Importantly, the authors of the Health Affairs study found that average payments by patients for these drugs did not increase over time. Rather, reimbursements from health insurers tracked upward with the study’s drug price results, meaning insurers picked up the tab for the price hikes.

A possible explanation for the anti-competitive nature of the cancer drug market is that cancer patients are often treated with several drugs at once, so choosing one drug doesn’t necessarily mean similar drugs won’t be used at the same time or later on.

“The way in which new cancer drugs are tested and used in practice produces an effective monopoly that does not end with the introduction of a competitor product,” the authors wrote. “Drugs can therefore have whatever prices the market will bear, which can be extraordinarily high when an insured person faces a life-threatening illness.”

The market itself won’t fix this problem. “Our findings therefore suggest that competition is unlikely to meaningfully rein in the escalating costs of oral anticancer drugs in the near future,” the authors wrote.

The authors suggested tying cancer treatment payment to the health value of the drug — a concept relevant to the second Health Affairs study, which looks at the link between value and price.

The study found that the U.S. outspent all other eight countries on cancer drugs on an incident-adjusted basis. It also had one of the smallest returns on its spending. “Although the United States consistently outspent other countries on cancer drug care in the study period, it also witnessed one of the smallest improvements in cancer-related health outcomes,” the authors wrote.

On the other hand, the U.S. did have a net positive return from the use of cancer drugs, through recoveries and remissions, valued at more than $32 billion in 2014 in those patients’  contributions to the economy.
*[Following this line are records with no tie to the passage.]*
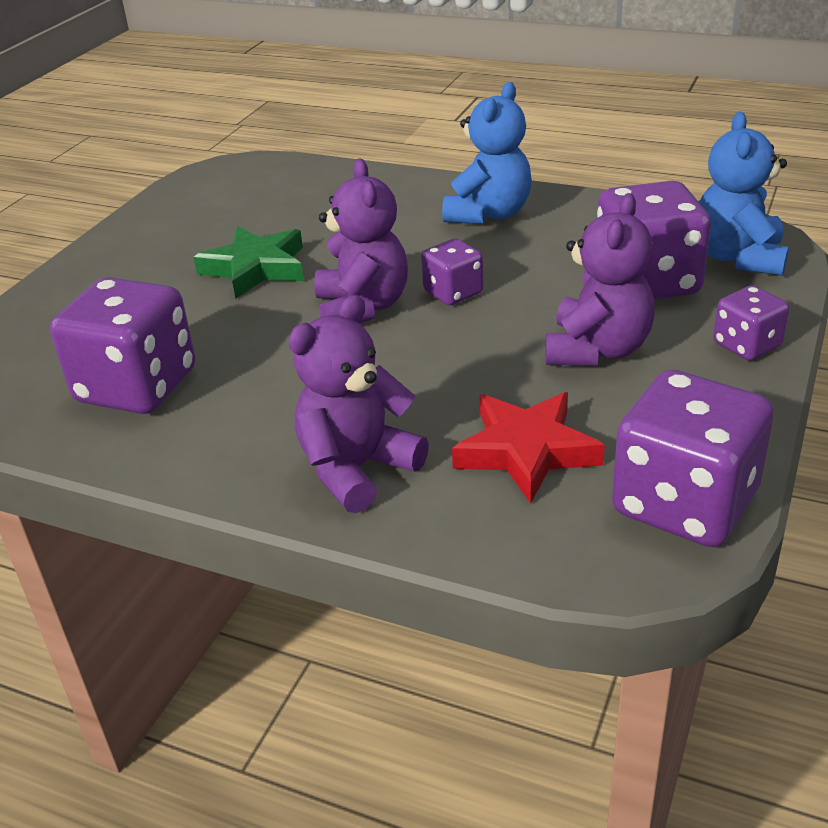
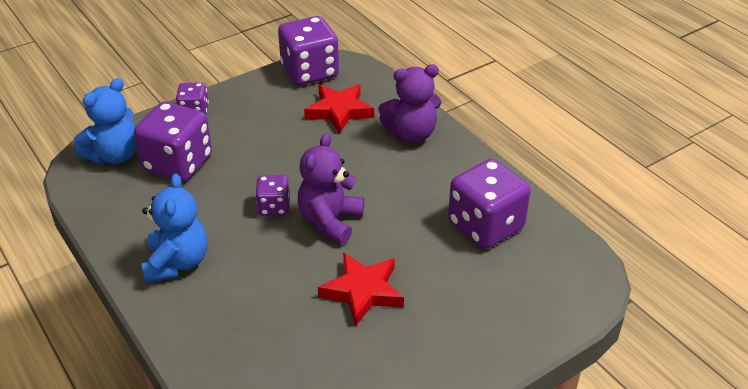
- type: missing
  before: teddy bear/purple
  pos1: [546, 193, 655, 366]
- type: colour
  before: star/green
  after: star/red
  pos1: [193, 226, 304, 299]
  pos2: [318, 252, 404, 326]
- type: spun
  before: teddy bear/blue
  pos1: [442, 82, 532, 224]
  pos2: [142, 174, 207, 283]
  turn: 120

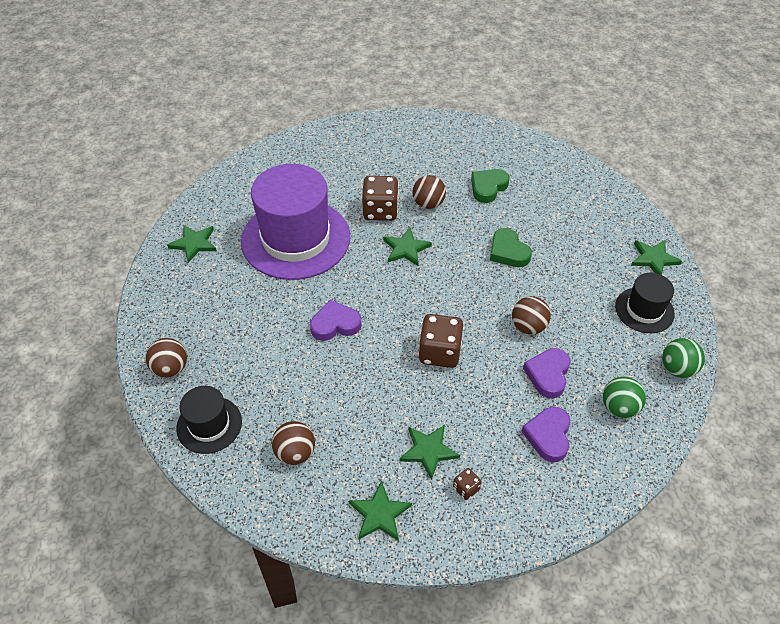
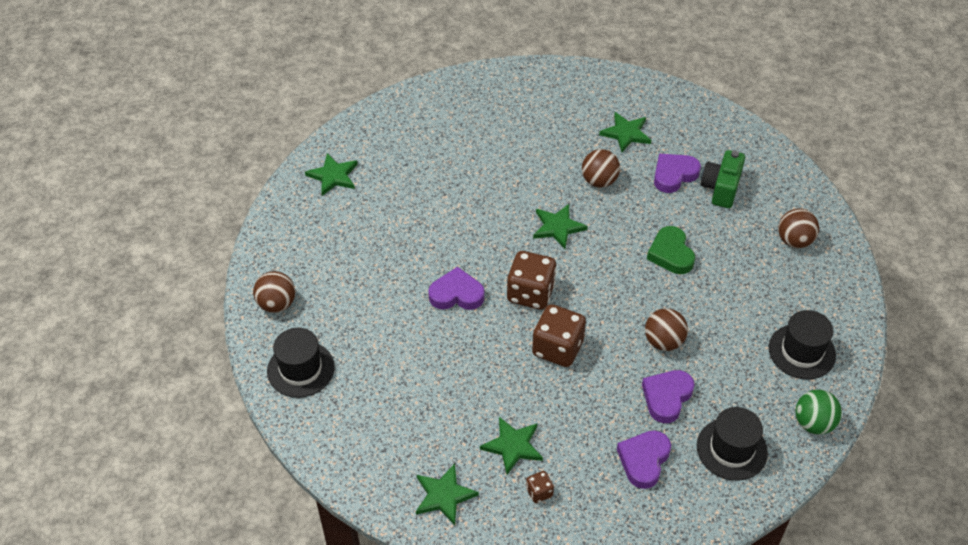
- type: missing
  before: hat/purple
  pos1: [241, 164, 350, 280]
- type: appeared
  after: camera/green
  pos2: [700, 150, 745, 208]
- type: relocated
  before: ball/brown
  pos1: [272, 421, 315, 465]
  pos2: [778, 209, 819, 248]
- type: relocated
  before: dice/brown
  pos1: [362, 176, 399, 221]
  pos2: [507, 251, 556, 310]
- type: relocated
  before: star/green
  pos1: [631, 240, 682, 275]
  pos2: [599, 112, 651, 152]
- type: exchanged
  before: ball/green
  after: hat/black
  pos1: [603, 376, 646, 418]
  pos2: [697, 407, 768, 481]
- type: colour
  before: heart/green
  after: heart/purple
  pos1: [471, 169, 510, 203]
  pos2: [654, 154, 701, 193]

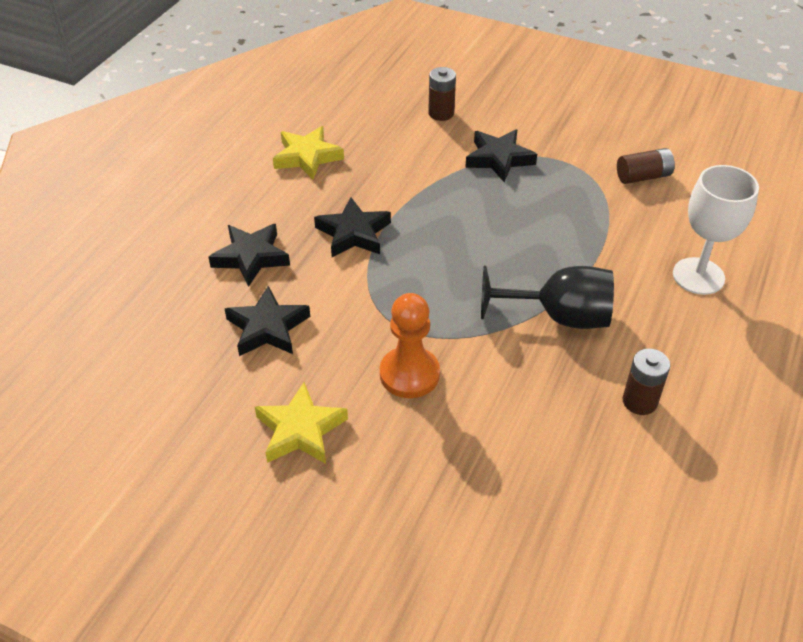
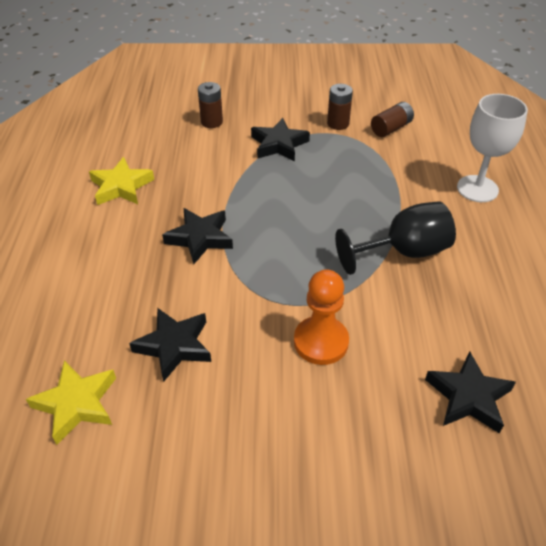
- type: relocated
  before: star/black
  pos1: [208, 224, 290, 287]
  pos2: [425, 352, 516, 433]
- type: relocated
  before: star/yellow
  pos1: [255, 382, 348, 464]
  pos2: [26, 360, 116, 445]
- type: relocated
  before: battery/brown
  pos1: [623, 349, 670, 415]
  pos2: [327, 84, 353, 130]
But other countries had a better return.

The U.S. accounted for about 56 percent of all 2014 cancer drug spending among eight countries, but it received only about 13 percent of the total global net economic return in the same year because the cancer drugs.

The reason, the authors said, is the cost of the drug. “Growth in U.S. cancer drug expenditures is primarily driven not by consumption — which is key to improving patient outcomes — but by high prices for brand-name drugs,” the authors wrote.